Assignment
Please return every line in the following data that includes the string "есть".

++++++++

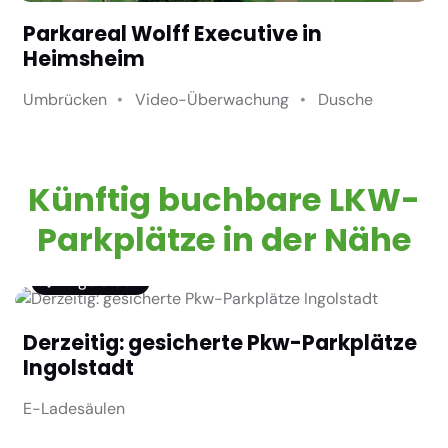
Parkareal Wolff Executive in
Heimsheim
Umbrücken
Video-Überwachung
Dusche
Künftig buchbare LKW-
Parkplätze in der Nähe
Ingolstadt
Derzeitig: gesicherte Pkw-Parkplätze
Ingolstadt
E-Ladesäulen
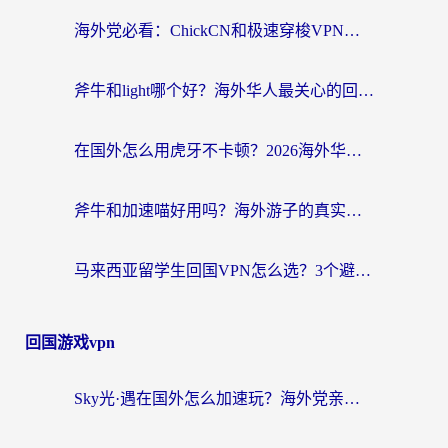
海外党必看：ChickCN和极速穿梭VPN好用吗？3招教你选对回国加速器无缝刷国内资源
斧牛和light哪个好？海外华人最关心的回国加速器选择难题，一篇讲透
在国外怎么用虎牙不卡顿？2026海外华人亲测有效的回国加速器选择指南
斧牛和加速喵好用吗？海外游子的真实选择困境
马来西亚留学生回国VPN怎么选？3个避坑点+1款实测好用的加速器推荐
回国游戏vpn
Sky光·遇在国外怎么加速玩？海外党亲测有效的国服游戏加速指南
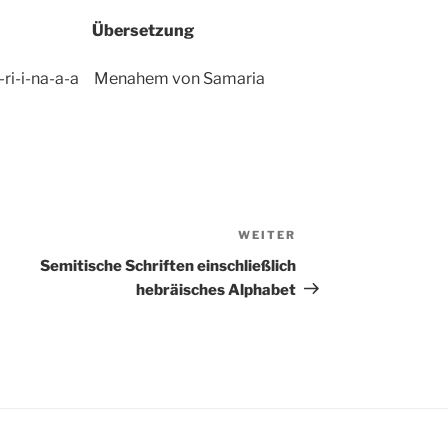
t Übersetzung
e-ri-i-na-a-a Menahem von Samaria
WEITER
Nächster
Beitrag
Semitische Schriften einschließlich
hebräisches Alphabet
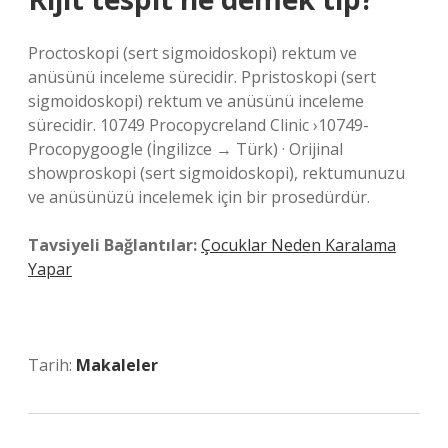
Proctoskopi (sert sigmoidoskopi) rektum ve
anüsünü inceleme sürecidir. Ppristoskopi (sert
sigmoidoskopi) rektum ve anüsünü inceleme
sürecidir. 10749 Procopycreland Clinic ›10749-
Procopygoogle (İngilizce → Türk) · Orijinal
showproskopi (sert sigmoidoskopi), rektumunuzu
ve anüsünüzü incelemek için bir prosedürdür.
Tavsiyeli Bağlantılar:
Çocuklar Neden Karalama
Yapar
Tarih:
Makaleler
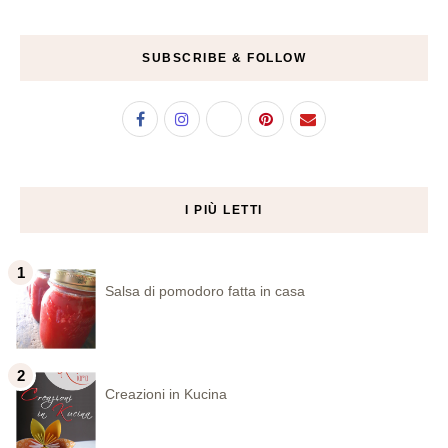
SUBSCRIBE & FOLLOW
I PIÙ LETTI
Salsa di pomodoro fatta in casa
Creazioni in Kucina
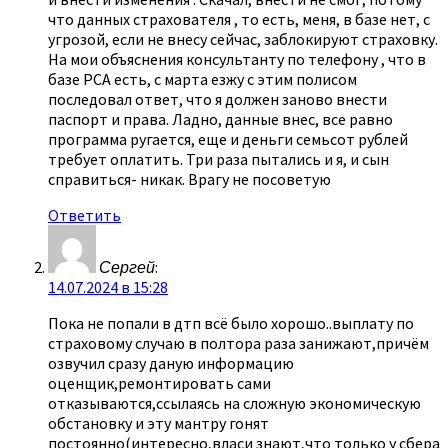
что данных страхователя , то есть, меня, в базе нет, с
угрозой, если не внесу сейчас, заблокируют страховку.
На мои объяснения консультанту по телефону , что в
базе РСА есть, с марта езжу с этим полисом
последовал ответ, что я должен заново внести
паспорт и права. Ладно, данные внес, все равно
программа ругается, еще и деньги семьсот рублей
требует оплатить. Три раза пытались и я, и сын
справиться- никак. Врагу не посоветую
Ответить
Сергей
:
14.07.2024 в 15:28
Пока не попали в дтп всё было хорошо..выплату по
страховому случаю в полтора раза занижают,причём
озвучил сразу даную информацию
оценщик,ремонтировать сами
отказываются,ссылаясь на сложную экономическую
обстановку и эту мантру гонят
постоянно(интересно,власи знают,что только у сбера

++++++++

Output below
что данных страхователя , то есть, меня, в базе нет, с
базе РСА есть, с марта езжу с этим полисом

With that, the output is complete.